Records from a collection
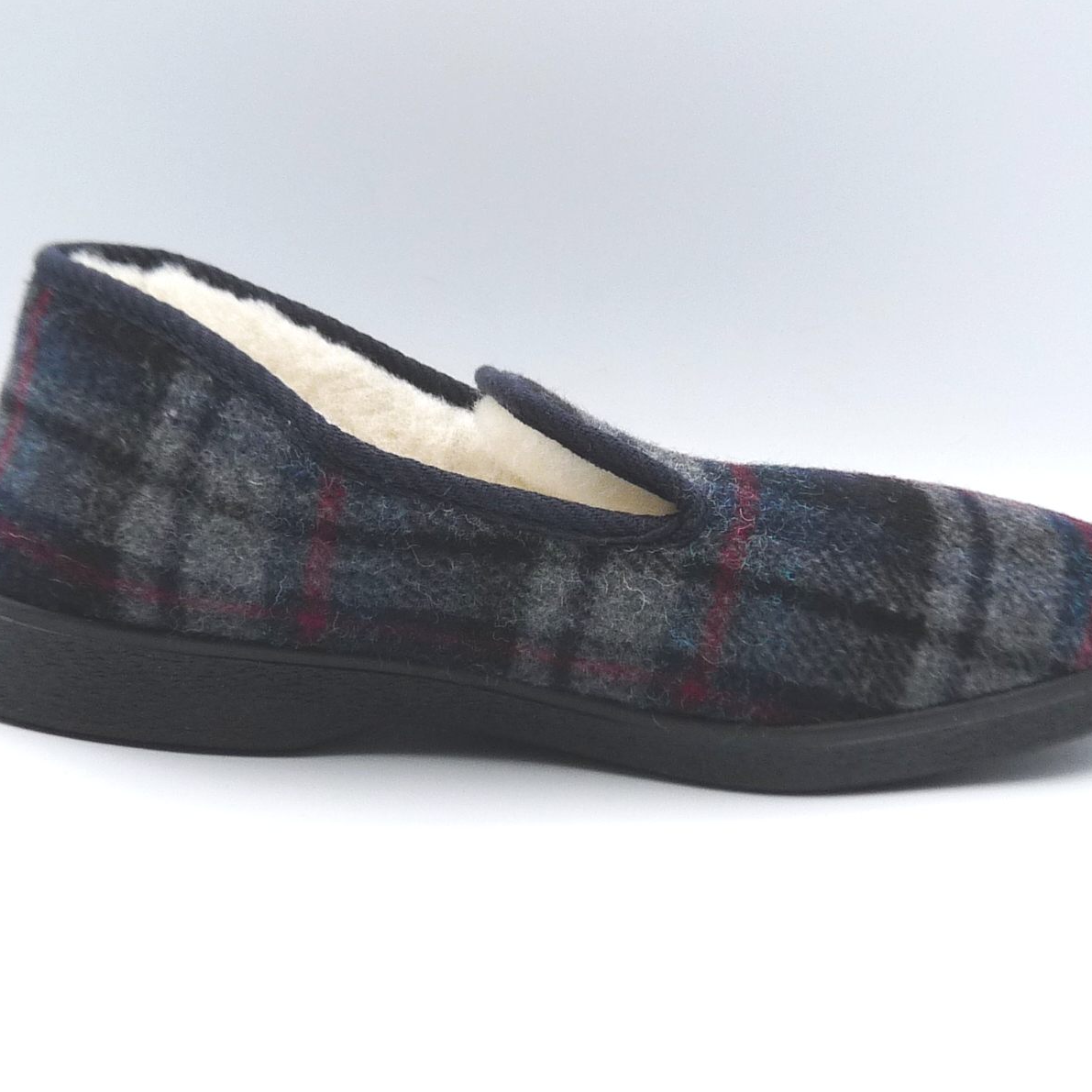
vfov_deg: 30.0
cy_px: 547
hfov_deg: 30.0
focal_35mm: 57
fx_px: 2034
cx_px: 590
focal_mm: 4.8
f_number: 4
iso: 100
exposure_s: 1/200
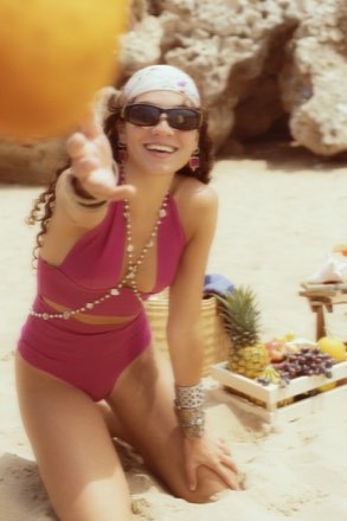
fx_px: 723
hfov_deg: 27.0
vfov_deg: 39.6
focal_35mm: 50
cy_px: 260
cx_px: 174
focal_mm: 50
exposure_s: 1/640
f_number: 4.5
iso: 100
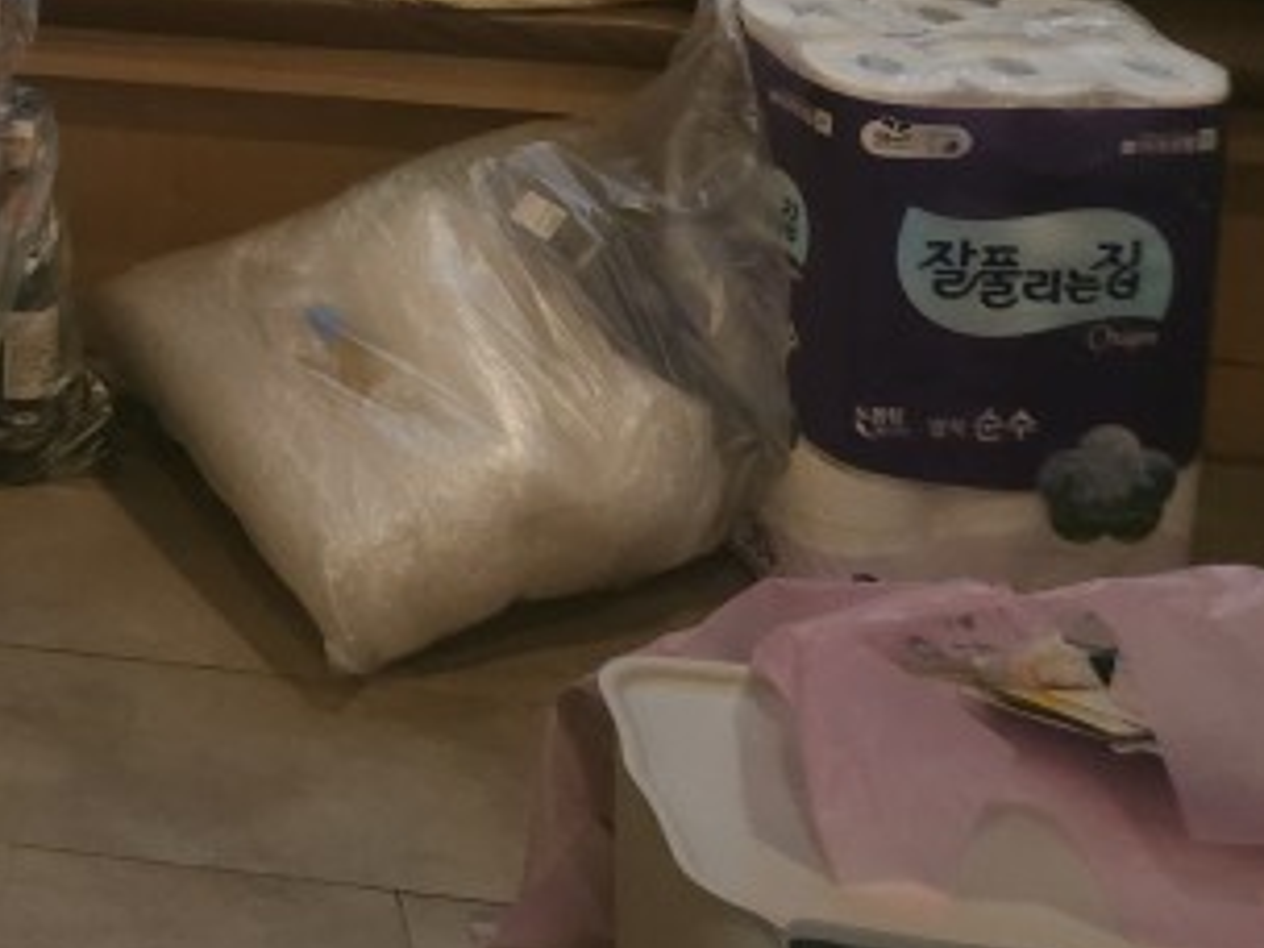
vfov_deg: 13.9
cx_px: -807
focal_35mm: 97
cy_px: -624
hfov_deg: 17.5
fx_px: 3542
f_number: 1.8
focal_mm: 5.4
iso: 250
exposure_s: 1/60
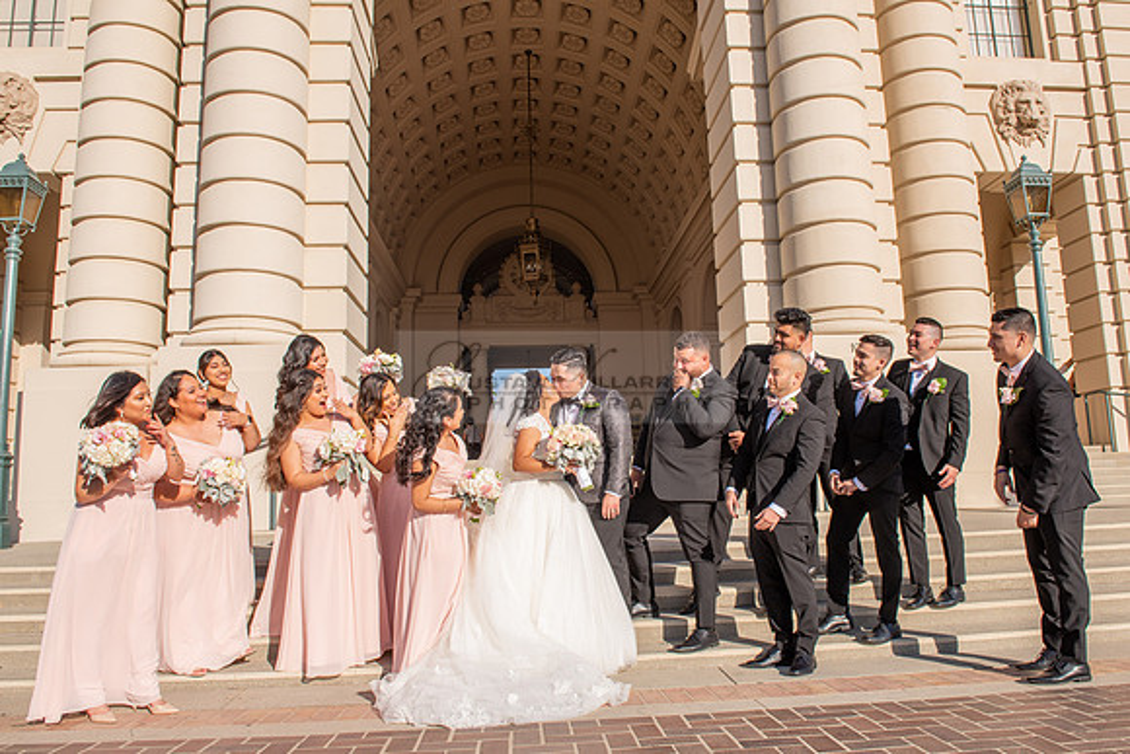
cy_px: 374
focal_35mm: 27
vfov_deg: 48.3
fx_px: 841
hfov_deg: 67.7
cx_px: 602
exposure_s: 1/200
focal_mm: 24
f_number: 10
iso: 100
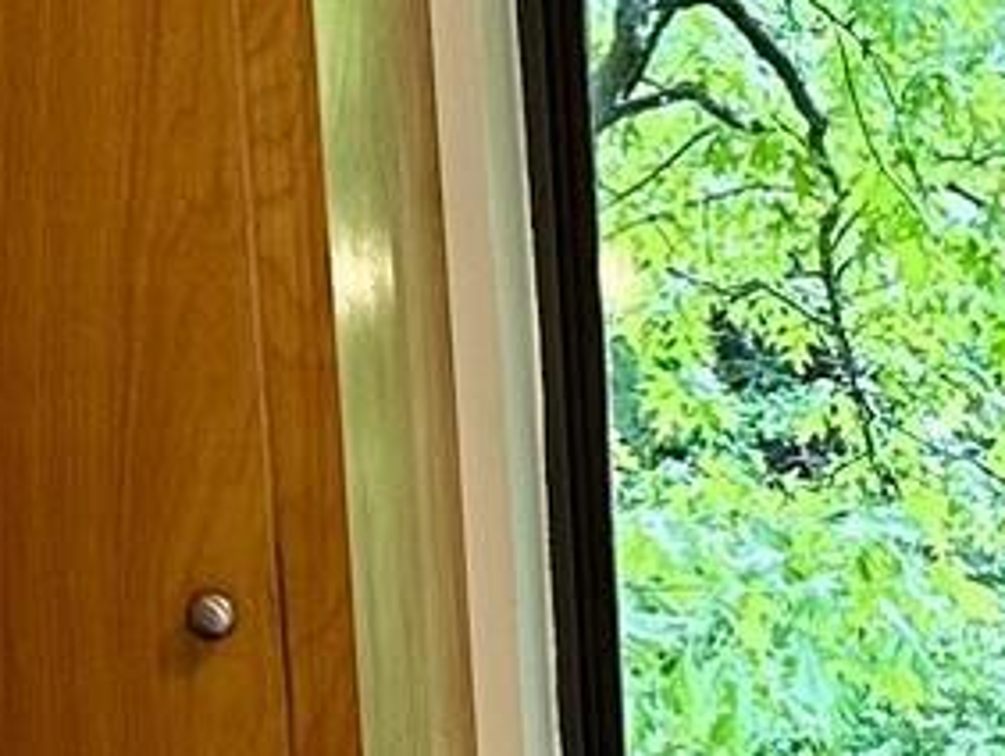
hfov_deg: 10.7
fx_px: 5056
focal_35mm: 174
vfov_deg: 8.2
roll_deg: +0.6
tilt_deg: -8.6
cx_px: 1800
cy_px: 1341
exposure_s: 1/120
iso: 160
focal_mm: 6.86
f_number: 1.78
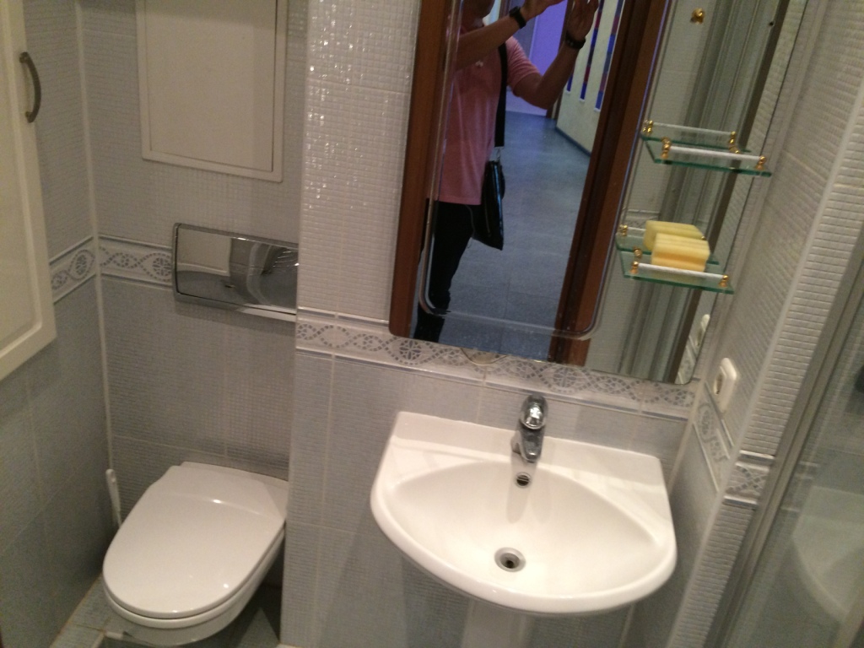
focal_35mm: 29
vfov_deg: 48.2
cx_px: 432
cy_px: 324
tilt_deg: -25.5
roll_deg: -7.7
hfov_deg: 61.7
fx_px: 724
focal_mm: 4.15
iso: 200
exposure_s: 1/33
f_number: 2.2
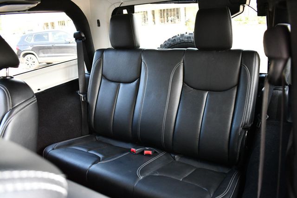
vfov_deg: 47.9
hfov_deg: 67.4
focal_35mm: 27
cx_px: 148
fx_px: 223
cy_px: 99
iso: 2800
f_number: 3.5
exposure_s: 1/125
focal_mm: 18
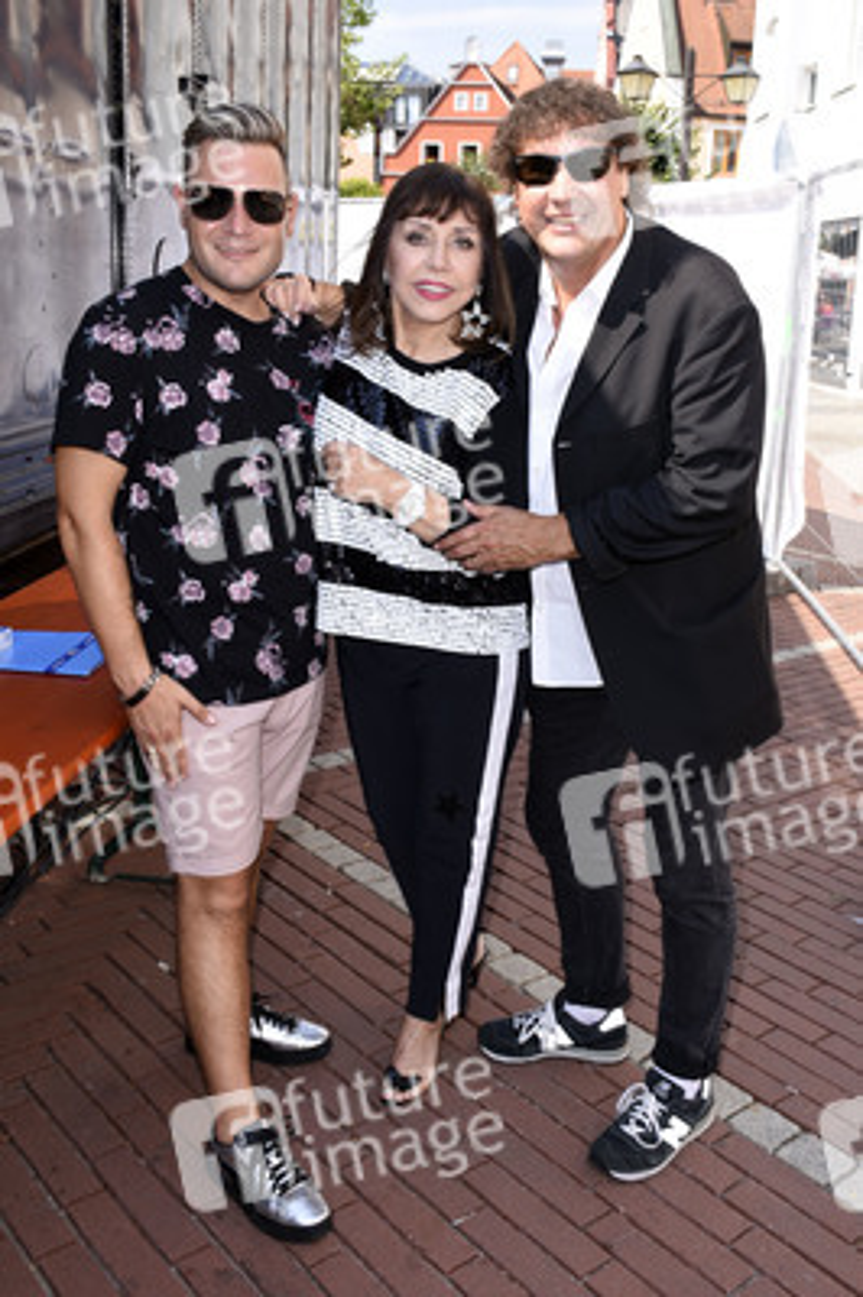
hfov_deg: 38.3
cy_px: 648
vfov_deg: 55.1
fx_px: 1243
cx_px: 432
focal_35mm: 34
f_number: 6.3
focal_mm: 23
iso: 100
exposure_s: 1/160
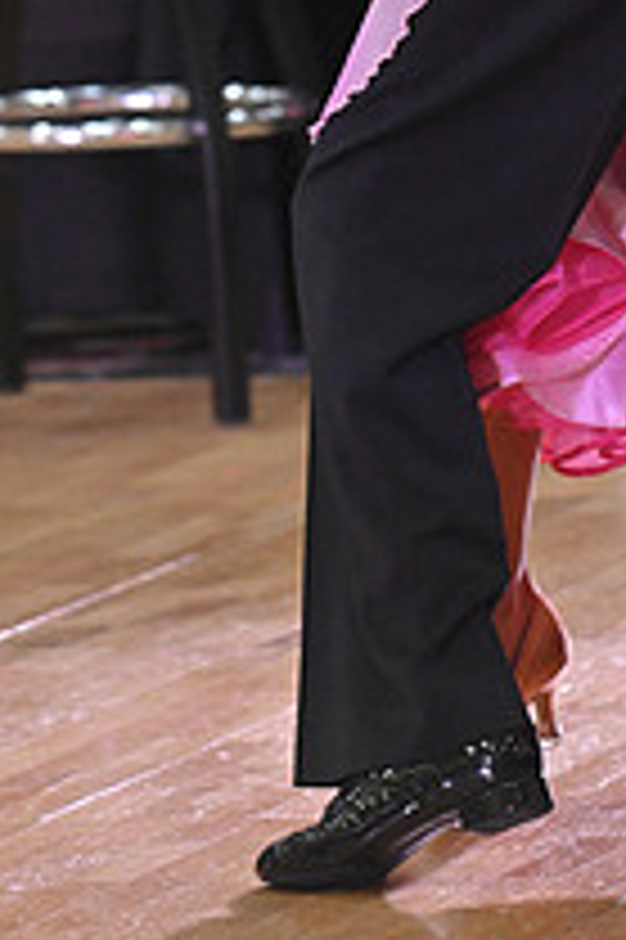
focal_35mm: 514
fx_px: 13428
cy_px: -198
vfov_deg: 4.0
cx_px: 430
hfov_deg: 2.7
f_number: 5
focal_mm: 185
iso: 3200
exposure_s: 1/400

▸ Exercise prompt:
Out of the records above, please copy exactly the lines from the line with "exposure_s: 1/640" up to and including the line with "focal_35mm: 34", minus the pictures.

▸ Exercise solution:
exposure_s: 1/640
f_number: 4.5
iso: 100
vfov_deg: 13.9
cx_px: -807
focal_35mm: 97
cy_px: -624
hfov_deg: 17.5
fx_px: 3542
f_number: 1.8
focal_mm: 5.4
iso: 250
exposure_s: 1/60
cy_px: 374
focal_35mm: 27
vfov_deg: 48.3
fx_px: 841
hfov_deg: 67.7
cx_px: 602
exposure_s: 1/200
focal_mm: 24
f_number: 10
iso: 100
hfov_deg: 10.7
fx_px: 5056
focal_35mm: 174
vfov_deg: 8.2
roll_deg: +0.6
tilt_deg: -8.6
cx_px: 1800
cy_px: 1341
exposure_s: 1/120
iso: 160
focal_mm: 6.86
f_number: 1.78
focal_35mm: 29
vfov_deg: 48.2
cx_px: 432
cy_px: 324
tilt_deg: -25.5
roll_deg: -7.7
hfov_deg: 61.7
fx_px: 724
focal_mm: 4.15
iso: 200
exposure_s: 1/33
f_number: 2.2
vfov_deg: 47.9
hfov_deg: 67.4
focal_35mm: 27
cx_px: 148
fx_px: 223
cy_px: 99
iso: 2800
f_number: 3.5
exposure_s: 1/125
focal_mm: 18
hfov_deg: 38.3
cy_px: 648
vfov_deg: 55.1
fx_px: 1243
cx_px: 432
focal_35mm: 34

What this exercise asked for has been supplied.